TASK OBJECTIVE - The expected output is every line of the data exactly as shown, minus the images.

----------

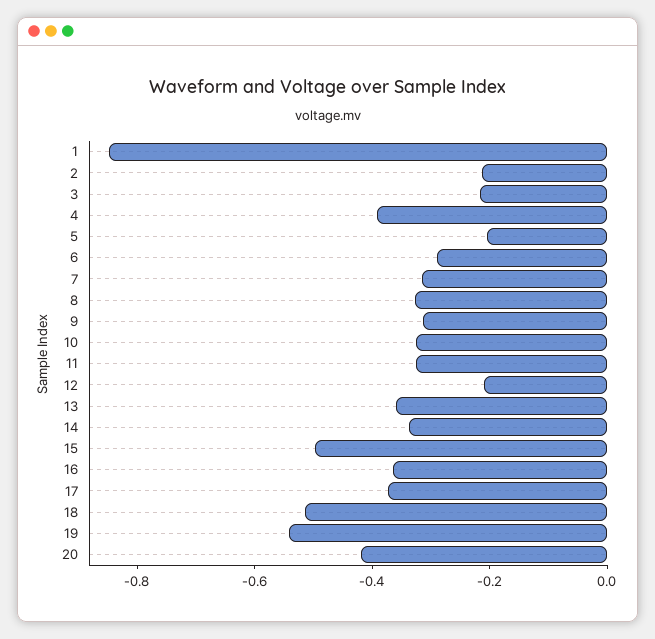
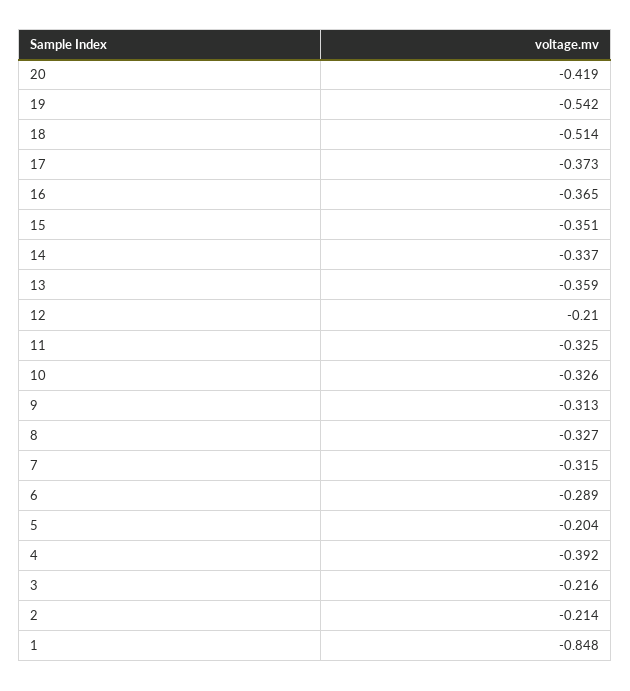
  {
    "1": -0.848,
    "2": -0.214,
    "3": -0.216,
    "4": -0.392,
    "5": -0.204,
    "6": -0.289,
    "7": -0.315,
    "8": -0.327,
    "9": -0.313,
    "10": -0.326,
    "11": -0.325,
    "12": -0.21,
    "13": -0.359,
    "14": -0.337,
-   "15": -0.5,
+   "15": -0.351,
    "16": -0.365,
    "17": -0.373,
    "18": -0.514,
    "19": -0.542,
    "20": -0.419
  }

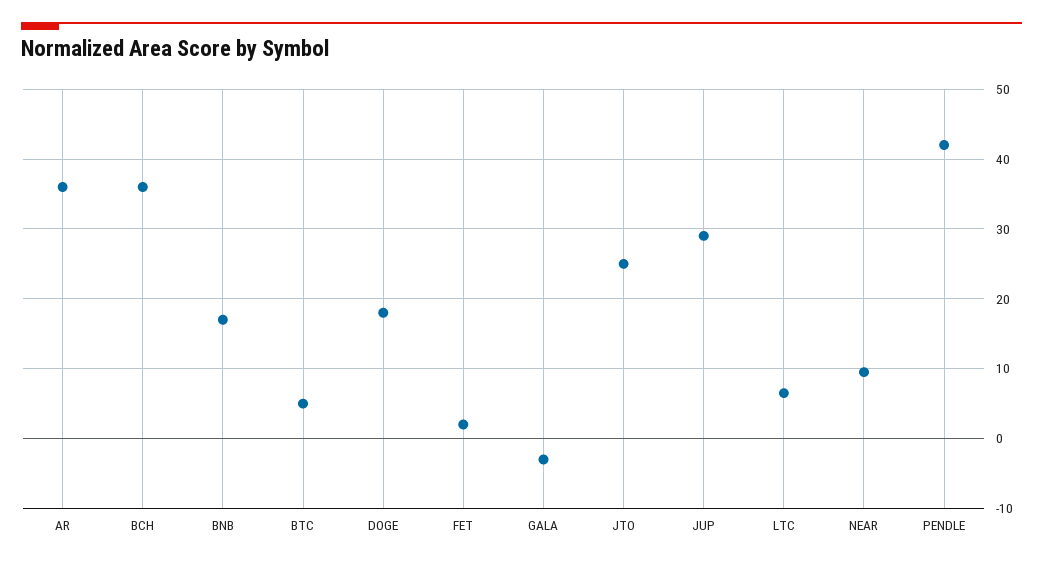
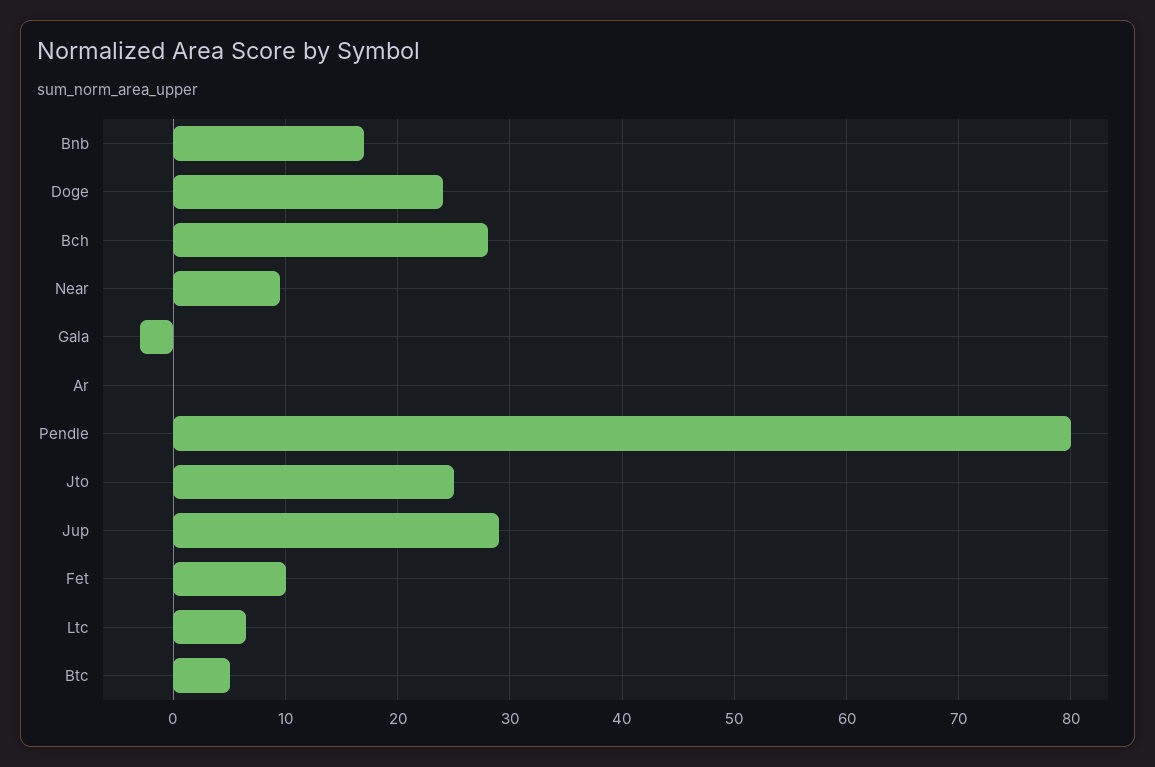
  {
-   "AR": 36,
+   "AR": 0,
-   "BCH": 36,
+   "BCH": 28,
    "BNB": 17,
    "BTC": 5,
-   "DOGE": 18,
+   "DOGE": 24,
-   "FET": 2,
+   "FET": 10,
    "GALA": -3,
    "JTO": 25,
    "JUP": 29,
    "LTC": 7,
    "NEAR": 10,
-   "PENDLE": 42
+   "PENDLE": 80
  }

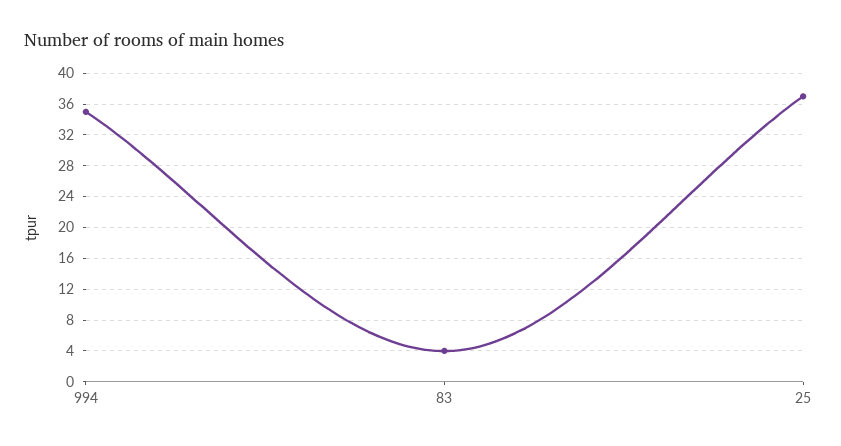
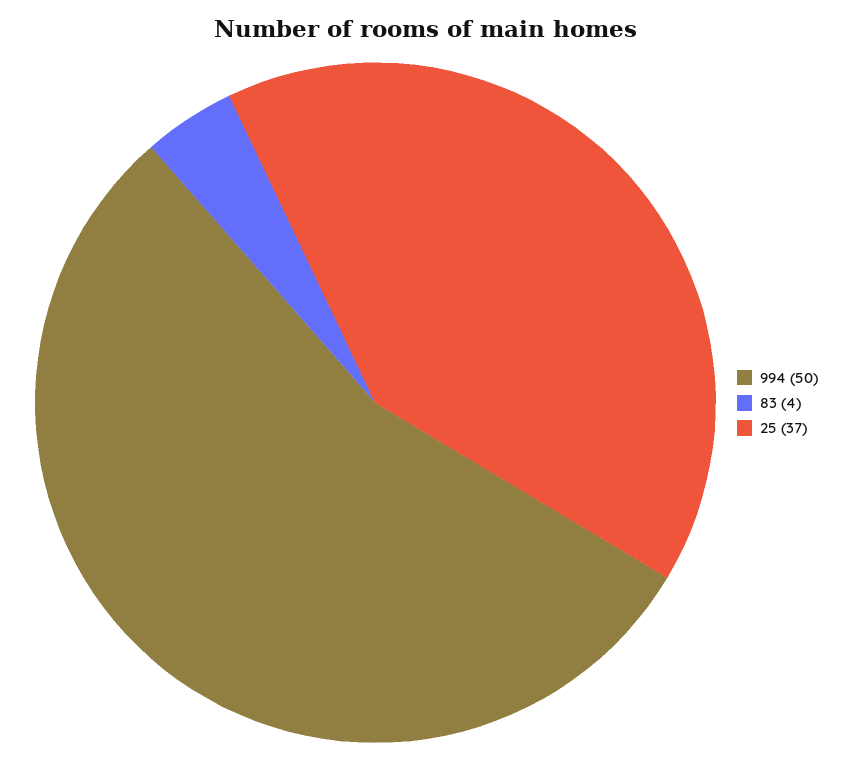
  {
-   "994": 35,
+   "994": 50,
    "83": 4,
    "25": 37
  }

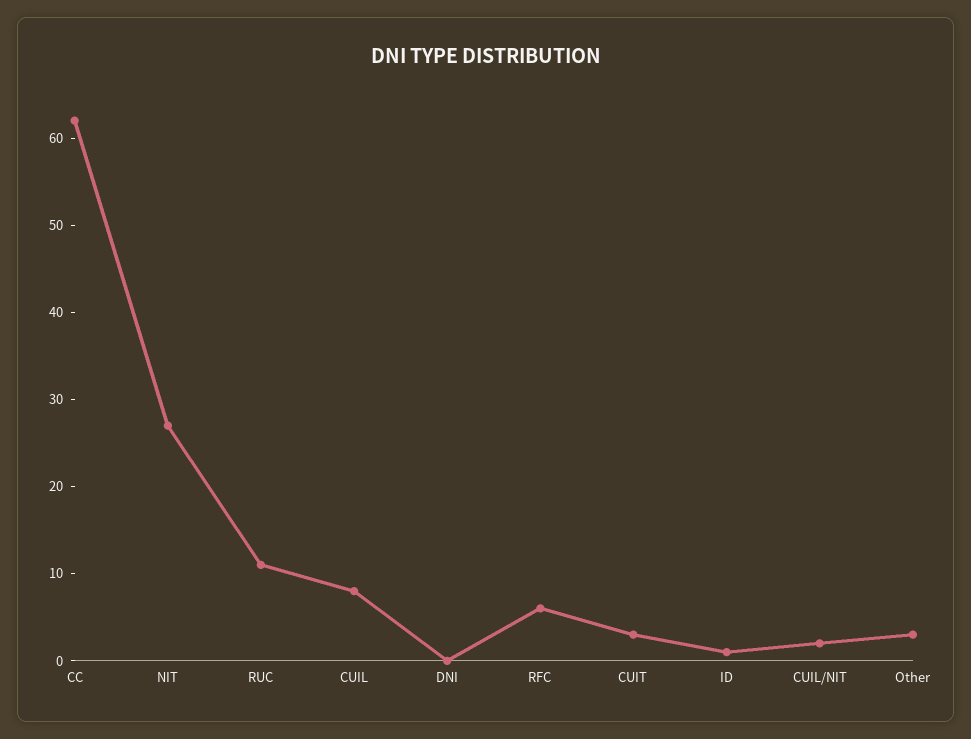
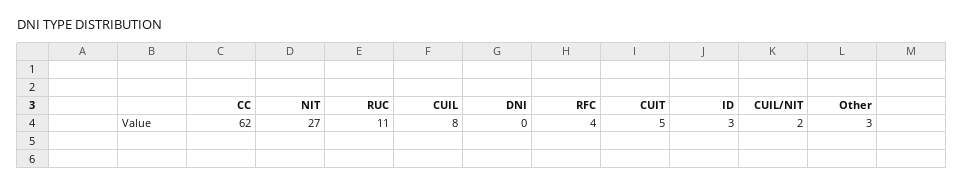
  {
    "CC": 62,
    "NIT": 27,
    "RUC": 11,
    "CUIL": 8,
    "DNI": 0,
-   "RFC": 6,
+   "RFC": 4,
-   "CUIT": 3,
+   "CUIT": 5,
-   "ID": 1,
+   "ID": 3,
    "CUIL/NIT": 2,
    "Other": 3
  }

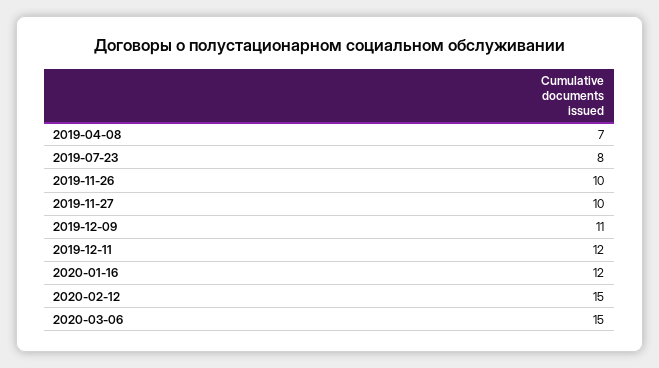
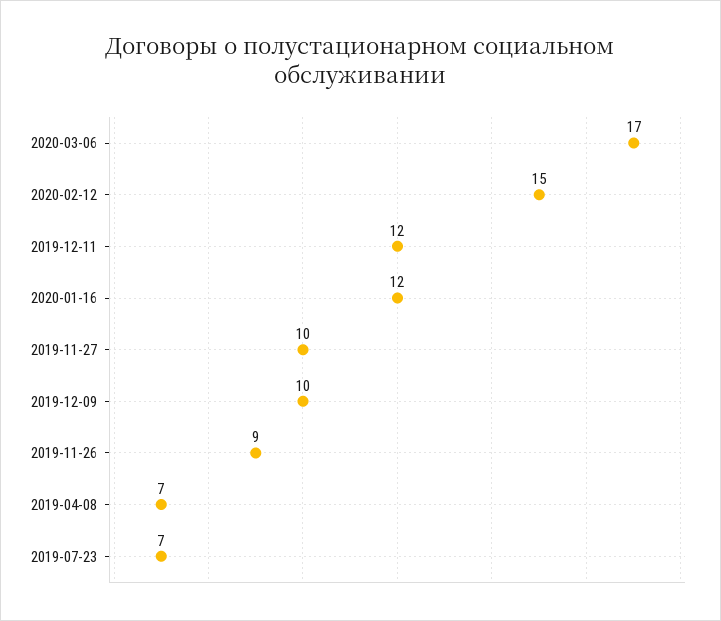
  {
    "2019-04-08": 7,
-   "2019-07-23": 8,
+   "2019-07-23": 7,
-   "2019-11-26": 10,
+   "2019-11-26": 9,
    "2019-11-27": 10,
-   "2019-12-09": 11,
+   "2019-12-09": 10,
    "2019-12-11": 12,
    "2020-01-16": 12,
    "2020-02-12": 15,
-   "2020-03-06": 15
+   "2020-03-06": 17
  }

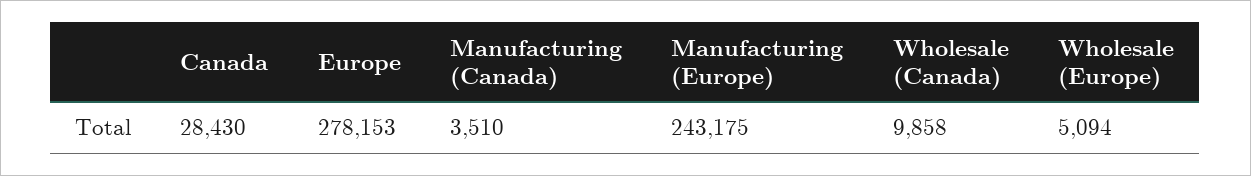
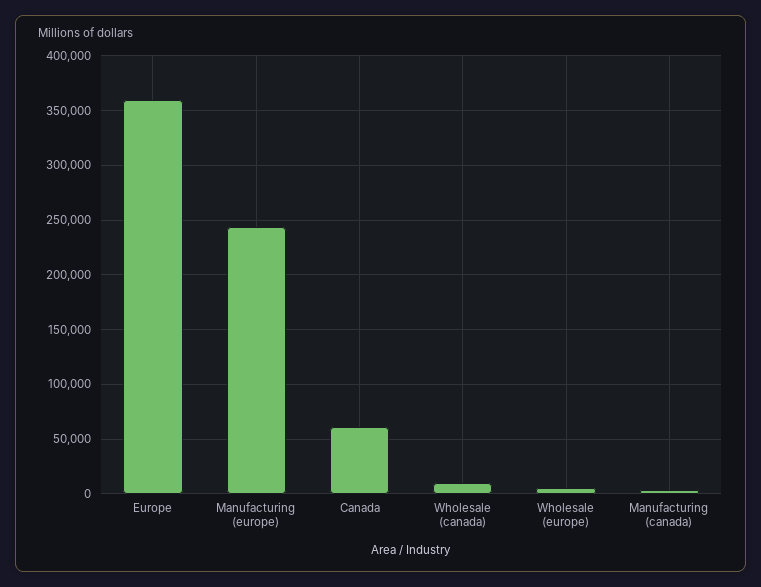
  {
-   "Canada": 28430,
+   "Canada": 60000,
-   "Europe": 278153,
+   "Europe": 360000,
    "Manufacturing (Canada)": 3510,
    "Manufacturing (Europe)": 243175,
    "Wholesale (Canada)": 9858,
    "Wholesale (Europe)": 5094
  }

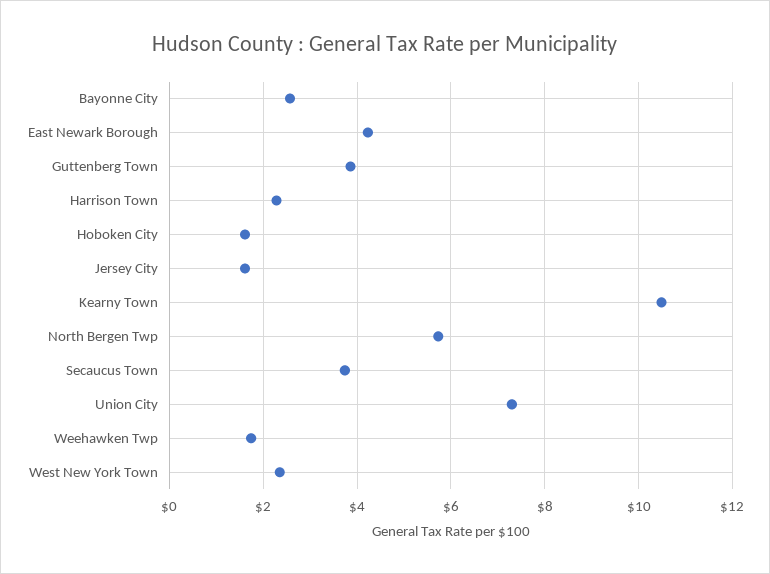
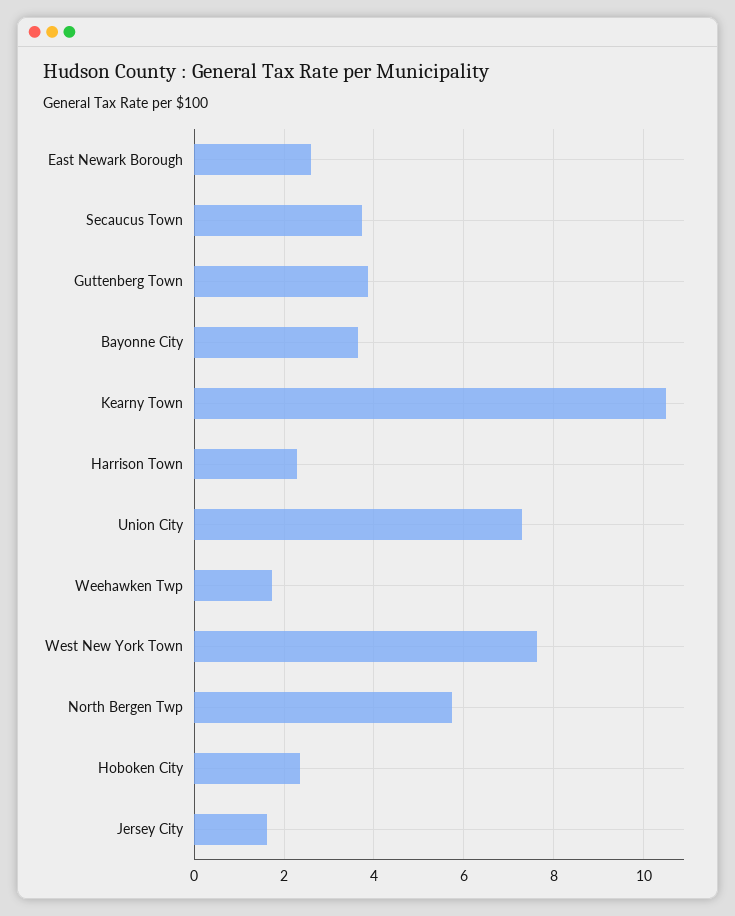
  {
-   "Bayonne City": 2.6,
+   "Bayonne City": 3.6,
-   "East Newark Borough": 4.2,
+   "East Newark Borough": 2.6,
    "Guttenberg Town": 3.8,
    "Harrison Town": 2.2,
-   "Hoboken City": 1.6,
+   "Hoboken City": 2.4,
    "Jersey City": 1.6,
    "Kearny Town": 10.4,
    "North Bergen Twp": 5.8,
    "Secaucus Town": 3.8,
    "Union City": 7.4,
    "Weehawken Twp": 1.8,
-   "West New York Town": 2.4
+   "West New York Town": 7.6
  }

----------

OUTPUT FOR THIS EXERCISE -
  {
    "1": -0.848,
    "2": -0.214,
    "3": -0.216,
    "4": -0.392,
    "5": -0.204,
    "6": -0.289,
    "7": -0.315,
    "8": -0.327,
    "9": -0.313,
    "10": -0.326,
    "11": -0.325,
    "12": -0.21,
    "13": -0.359,
    "14": -0.337,
-   "15": -0.5,
+   "15": -0.351,
    "16": -0.365,
    "17": -0.373,
    "18": -0.514,
    "19": -0.542,
    "20": -0.419
  }

  {
-   "AR": 36,
+   "AR": 0,
-   "BCH": 36,
+   "BCH": 28,
    "BNB": 17,
    "BTC": 5,
-   "DOGE": 18,
+   "DOGE": 24,
-   "FET": 2,
+   "FET": 10,
    "GALA": -3,
    "JTO": 25,
    "JUP": 29,
    "LTC": 7,
    "NEAR": 10,
-   "PENDLE": 42
+   "PENDLE": 80
  }

  {
-   "994": 35,
+   "994": 50,
    "83": 4,
    "25": 37
  }

  {
    "CC": 62,
    "NIT": 27,
    "RUC": 11,
    "CUIL": 8,
    "DNI": 0,
-   "RFC": 6,
+   "RFC": 4,
-   "CUIT": 3,
+   "CUIT": 5,
-   "ID": 1,
+   "ID": 3,
    "CUIL/NIT": 2,
    "Other": 3
  }

  {
    "2019-04-08": 7,
-   "2019-07-23": 8,
+   "2019-07-23": 7,
-   "2019-11-26": 10,
+   "2019-11-26": 9,
    "2019-11-27": 10,
-   "2019-12-09": 11,
+   "2019-12-09": 10,
    "2019-12-11": 12,
    "2020-01-16": 12,
    "2020-02-12": 15,
-   "2020-03-06": 15
+   "2020-03-06": 17
  }

  {
-   "Canada": 28430,
+   "Canada": 60000,
-   "Europe": 278153,
+   "Europe": 360000,
    "Manufacturing (Canada)": 3510,
    "Manufacturing (Europe)": 243175,
    "Wholesale (Canada)": 9858,
    "Wholesale (Europe)": 5094
  }

  {
-   "Bayonne City": 2.6,
+   "Bayonne City": 3.6,
-   "East Newark Borough": 4.2,
+   "East Newark Borough": 2.6,
    "Guttenberg Town": 3.8,
    "Harrison Town": 2.2,
-   "Hoboken City": 1.6,
+   "Hoboken City": 2.4,
    "Jersey City": 1.6,
    "Kearny Town": 10.4,
    "North Bergen Twp": 5.8,
    "Secaucus Town": 3.8,
    "Union City": 7.4,
    "Weehawken Twp": 1.8,
-   "West New York Town": 2.4
+   "West New York Town": 7.6
  }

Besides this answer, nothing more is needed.